For sport, sustenance, or conservation
The Cambridge dictionary defines a “sportsman” as “someone who plays a sport in a way that shows respect and fairness toward the opposing player or team”. It defines “sustenance” as “the ability of food to provide people and food to provide people and animals with what they need to make them strong and healthy.” And it defines “conservation” as “the protection of plants and animals, natural areas, and interesting and important structures and buildings, especially from the damaging effects of human activity.” Read on to learn how none of these words apply to hunting, fishing, or trapping.
Hunting is often called a sport as a way to pass off a cruel, needless killing spree as a socially acceptable, wholesome activity. However, sports involve competition between two consenting parties and the mediation of a referee. And no sport ends with the deliberate death of one unwilling participant.
Some hunting groups claim that by obeying laws and killing free-range animals in a manner that does not give humans an “improper advantage” over their prey, the activity constitutes “fair chase.” Of course, these same groups encourage hunters to shoot game with rifles, shotguns, and bows and arrows—weapons that no animal has any chance of outrunning, let alone fighting. Furthermore, “free range” as defined today rarely implies the vast wilderness that large game once roamed.
Contrary to what hunters often say in defense of their cruel pastime, hunting has nothing to do with “conservation” or “population control.” In fact, animals are often specially bred and raised for hunters to kill.
If left unaltered by humans, the delicate balance of nature’s ecosystems ensures the survival of most species. Natural predators help maintain this balance by killing only the sickest and weakest individuals.
Hunters, however, strive to kill the animals they would like to hang over the fireplace—usually the largest, most robust animals, who are needed to keep the gene pool strong. This “trophy hunting” often weakens the rest of the species’ population: Elephant poaching is believed to have increased the number of tuskless animals in Africa, and in Canada, hunting has caused the bighorn sheep’s horn size to fall by 25 percent in the last 40 years.
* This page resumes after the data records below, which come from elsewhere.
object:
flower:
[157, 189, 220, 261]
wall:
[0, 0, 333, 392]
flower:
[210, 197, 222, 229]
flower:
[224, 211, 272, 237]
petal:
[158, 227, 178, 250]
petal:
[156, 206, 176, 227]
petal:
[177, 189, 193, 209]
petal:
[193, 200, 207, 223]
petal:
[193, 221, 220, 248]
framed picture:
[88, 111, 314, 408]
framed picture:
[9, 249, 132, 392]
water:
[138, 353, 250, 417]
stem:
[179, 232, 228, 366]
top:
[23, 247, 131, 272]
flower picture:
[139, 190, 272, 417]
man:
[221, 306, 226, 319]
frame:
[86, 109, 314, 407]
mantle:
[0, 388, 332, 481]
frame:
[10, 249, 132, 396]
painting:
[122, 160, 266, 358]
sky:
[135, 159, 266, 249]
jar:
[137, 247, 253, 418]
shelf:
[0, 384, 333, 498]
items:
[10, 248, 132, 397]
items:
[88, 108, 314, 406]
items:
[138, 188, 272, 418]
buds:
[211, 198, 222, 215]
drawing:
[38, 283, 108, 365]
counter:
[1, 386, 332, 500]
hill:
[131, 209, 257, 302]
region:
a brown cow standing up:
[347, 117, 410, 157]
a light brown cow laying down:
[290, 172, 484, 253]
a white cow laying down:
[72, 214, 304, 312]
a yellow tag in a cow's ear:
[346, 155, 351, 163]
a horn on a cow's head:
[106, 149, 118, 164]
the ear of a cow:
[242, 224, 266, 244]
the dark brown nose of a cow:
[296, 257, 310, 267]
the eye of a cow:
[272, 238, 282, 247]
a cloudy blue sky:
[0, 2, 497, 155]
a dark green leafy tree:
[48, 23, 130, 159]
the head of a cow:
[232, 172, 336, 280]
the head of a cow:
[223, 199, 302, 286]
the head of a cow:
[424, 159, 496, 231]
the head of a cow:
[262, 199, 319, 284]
Nature magazine reports that “the effect on the populations’ genetics is probably deeper.”
Even when unusual natural occurrences cause overpopulation, natural processes work to stabilize the group. Starvation and disease are tragic, but they are nature’s way of ensuring that healthy, strong animals survive and maintain the strength of their herd or group. After hunters kill the largest members of a population, the offspring of weak adults have difficulty finding food and gaining the strength needed to survive extreme weather; therefore, hunting can actually cause starvation rather than prevent it.
“Sport” hunting also exacerbates other problems. For example, the transfer of captive-bred deer and elk between states so that hunters can kill them is believed to have contributed to the epidemic spread of chronic wasting disease (CWD), a fatal neurological illness in deer and elk that has been compared to mad cow disease. As a result, the U.S. Department of Agriculture (USDA) has given state wildlife agencies millions of dollars to “manage” deer and elk populations. While the USDA and the Centers for Disease Control and Prevention claim that CWD has no relationship to any similar diseases that affect humans or farmed animals, the slaughter of deer and elk continues.
Taking exotic “game” animals to non-native environments for hunters to kill is another problem: If they’re able to escape and thrive, they can pose a threat to native wildlife and disrupt established ecosystems.